Customer journey analytics
Analyzing customer journeys is now more challenging than ever, with complex conversion paths, greater privacy restrictions, and more customer touchpoints. There is a reason companies undertake this challenge, however; those that better understand a customer’s journey – both through pre- and post-conversion – are able to outperform their competition and drive increasing demand.
What is customer journey analytics?
Getting a 360° view of your customers means looking at every touchpoint, from their first ad or blog post view to their sales conversations and total lifetime value.
Obtaining a holistic view of this journey means businesses can focus their efforts on the parts of the customer journey that need improvement, or those that are really moving the needle. This can create the famous flywheel effect – a virtuous cycle that sees more customers and more referrals.
Getting the data to describe the customer experience in its entirety requires effective data unification. This is the ability to join multiple data sources and aggregate this data to the same level in the same location – generally using data modeling.
If data sources are not connected to a central source of truth, information becomes siloed, and this often leads teams to work at cross purposes, rather than focusing their efforts.
While some companies use all-in-one, or ‘packaged’, data tools to achieve this, leading companies are using the data warehouse as a central source of truth, allowing all teams to generate data models from a singular data set.
Once the full view of the customer journey is achieved, you can create the conditions for “hyper-relevance” as a key differentiator in a crowded market. A data-centric attitude has allowed newer ‘disruptor’ brands to compete against large names by being more customer-centric.
How to analyze the customer journey using behavioral analytics
While demographic and transactional data (e.g. age, income bracket, purchases made) help create a picture of the customer journey, these data points are like the nouns in your story, the verbs come from behavioral event data.
Behavioral data is comprised of the second-by-second actions taken as a user moves through your marketing funnel or product, such as ‘click’, ‘view’, ‘scroll’ etc.
Behavioral data is by far the most predictive type of data, as what we have previously done is the best indicator of what we will go on to do.
In order to create a customer journey with behavioral data, the metrics captured need to be captured and then validated. Data can be validated before or after capture (Snowplow advocates pre-validated data) and then stored in a centralized location.
At this stage, however, the data is still hard to use, as every single event from every customer may be stored in the order the events occurred, creating a lot of noise. Data modeling reduces this noise to permit decisions to be made. First, the data can be aggregated by sessions and then by users, so an identified user’s actions are listed in the order they occurred. Averages can then be taken to identify common journey paths – e.g. blog reads, demo views, sales contacts, etc.
What is customer journey mapping?
Mapping out every touchpoint in a visual way is known as customer journey mapping.
This can be seen as a 5-step process:
1. Define core personas and their aims – different personas often have different journeys and different goals
2. Identify every touchpoint for your different personas
3. Collect data for each touchpoint
4. Discover where your users are experiencing pain, friction or satisfaction
5. Create hypotheses to improve the customer journey and experiment
The customer journey map allows you to paint a fuller picture, eventually meaning you can tailor dynamic personal experiences for consumers.
Which use cases can be built with customer journey analytics?
Recommendation engines. Suggest the best product or content to the right user at the right time based on previous interactions.
Targeted emails based on web or mobile browsing behavior
Personalized customer experiences based on information from various sources, e.g.

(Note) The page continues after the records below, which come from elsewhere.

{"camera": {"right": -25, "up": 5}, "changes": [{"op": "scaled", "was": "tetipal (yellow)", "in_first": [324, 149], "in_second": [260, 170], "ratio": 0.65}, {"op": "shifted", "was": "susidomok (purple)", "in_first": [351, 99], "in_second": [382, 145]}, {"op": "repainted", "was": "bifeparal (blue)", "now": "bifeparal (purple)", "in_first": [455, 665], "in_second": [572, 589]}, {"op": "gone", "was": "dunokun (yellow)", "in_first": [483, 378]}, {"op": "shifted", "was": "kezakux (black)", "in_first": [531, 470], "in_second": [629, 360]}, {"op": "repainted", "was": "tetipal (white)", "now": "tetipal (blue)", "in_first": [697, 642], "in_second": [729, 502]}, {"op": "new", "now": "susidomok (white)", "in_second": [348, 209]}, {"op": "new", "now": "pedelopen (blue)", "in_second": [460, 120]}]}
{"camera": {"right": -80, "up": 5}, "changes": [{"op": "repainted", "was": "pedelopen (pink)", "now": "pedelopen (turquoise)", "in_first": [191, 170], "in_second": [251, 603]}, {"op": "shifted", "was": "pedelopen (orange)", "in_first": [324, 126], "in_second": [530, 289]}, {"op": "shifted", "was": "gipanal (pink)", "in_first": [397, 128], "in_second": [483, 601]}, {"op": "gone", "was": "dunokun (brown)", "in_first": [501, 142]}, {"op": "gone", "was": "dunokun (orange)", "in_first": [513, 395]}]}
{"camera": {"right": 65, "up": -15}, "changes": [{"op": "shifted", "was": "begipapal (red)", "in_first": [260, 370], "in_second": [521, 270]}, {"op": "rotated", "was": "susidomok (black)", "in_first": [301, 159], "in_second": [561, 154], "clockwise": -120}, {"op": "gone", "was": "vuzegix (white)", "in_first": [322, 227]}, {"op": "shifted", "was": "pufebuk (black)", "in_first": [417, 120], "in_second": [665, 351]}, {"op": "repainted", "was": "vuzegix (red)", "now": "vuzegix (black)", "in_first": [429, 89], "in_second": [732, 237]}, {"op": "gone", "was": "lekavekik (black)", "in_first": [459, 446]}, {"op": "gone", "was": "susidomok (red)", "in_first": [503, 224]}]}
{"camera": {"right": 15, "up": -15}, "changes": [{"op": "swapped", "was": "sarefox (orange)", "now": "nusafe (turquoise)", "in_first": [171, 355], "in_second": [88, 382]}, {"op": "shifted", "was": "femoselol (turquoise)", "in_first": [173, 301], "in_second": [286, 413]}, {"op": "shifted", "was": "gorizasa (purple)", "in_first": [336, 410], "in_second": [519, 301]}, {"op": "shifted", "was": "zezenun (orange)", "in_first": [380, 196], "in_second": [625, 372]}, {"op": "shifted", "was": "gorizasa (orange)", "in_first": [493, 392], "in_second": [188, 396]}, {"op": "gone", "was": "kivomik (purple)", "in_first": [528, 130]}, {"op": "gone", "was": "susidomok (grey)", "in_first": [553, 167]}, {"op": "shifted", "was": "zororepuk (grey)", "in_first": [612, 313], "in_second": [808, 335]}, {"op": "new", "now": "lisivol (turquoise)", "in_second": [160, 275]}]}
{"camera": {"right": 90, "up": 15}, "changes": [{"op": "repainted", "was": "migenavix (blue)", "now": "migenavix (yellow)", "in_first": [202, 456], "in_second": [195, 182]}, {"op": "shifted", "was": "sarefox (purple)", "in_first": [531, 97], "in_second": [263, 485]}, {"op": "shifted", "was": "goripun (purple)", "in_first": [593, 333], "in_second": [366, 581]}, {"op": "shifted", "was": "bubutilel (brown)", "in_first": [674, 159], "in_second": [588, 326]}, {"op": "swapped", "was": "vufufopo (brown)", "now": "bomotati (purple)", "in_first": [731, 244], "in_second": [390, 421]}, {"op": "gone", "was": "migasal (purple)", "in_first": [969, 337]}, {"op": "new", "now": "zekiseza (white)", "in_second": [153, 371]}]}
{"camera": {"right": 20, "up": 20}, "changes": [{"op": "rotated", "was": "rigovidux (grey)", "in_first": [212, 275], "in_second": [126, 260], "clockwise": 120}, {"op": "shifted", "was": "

CRM and marketing data
Product analytics that combines in-app behavioral data with other sources
Effective marketing attribution combining behavioral data from all channels and platforms to optimize ROI
What is customer journey analytics orchestration?
This is a method used to improve the customer journey by using real-time analytics to constantly analyze customer interactions. Within a given context, the most significant interactions can then be identified and used to tailor the customer’s experience.
Behavioral data is the ideal ingredient for customer journey analytics orchestration, as it provides a record of how users are interacting with your assets or products, allowing for cutting-edge personalization. This is not just based on what they are doing at any given moment, but on everything they’ve done up to that point.
The challenges with customer journey analytics
1. Multiple devices, touchpoints, sessions, and conversion paths
There are many different paths a customer can take on their journey to making a purchasing decision or gaining value. Many tools struggle to create data of a sufficient quality to map the many potential routes to the same goal.
An example might be a user changing devices halfway through a check-out funnel, creating the appearance of a brand-new user spontaneously making a purchase.
Packaged tools such as Google Analytics also restrict the length of a session to 30 minutes, meaning that longer checkout journeys are counted as multiple sessions – even if they only lasted 31 minutes.
Customers are also likely to interact with various systems and channels, from websites, storefronts, call centers, and chatbots, to marketing emails and TV ads. This means data has to be integrated data from different sources and systems, leaving room for error.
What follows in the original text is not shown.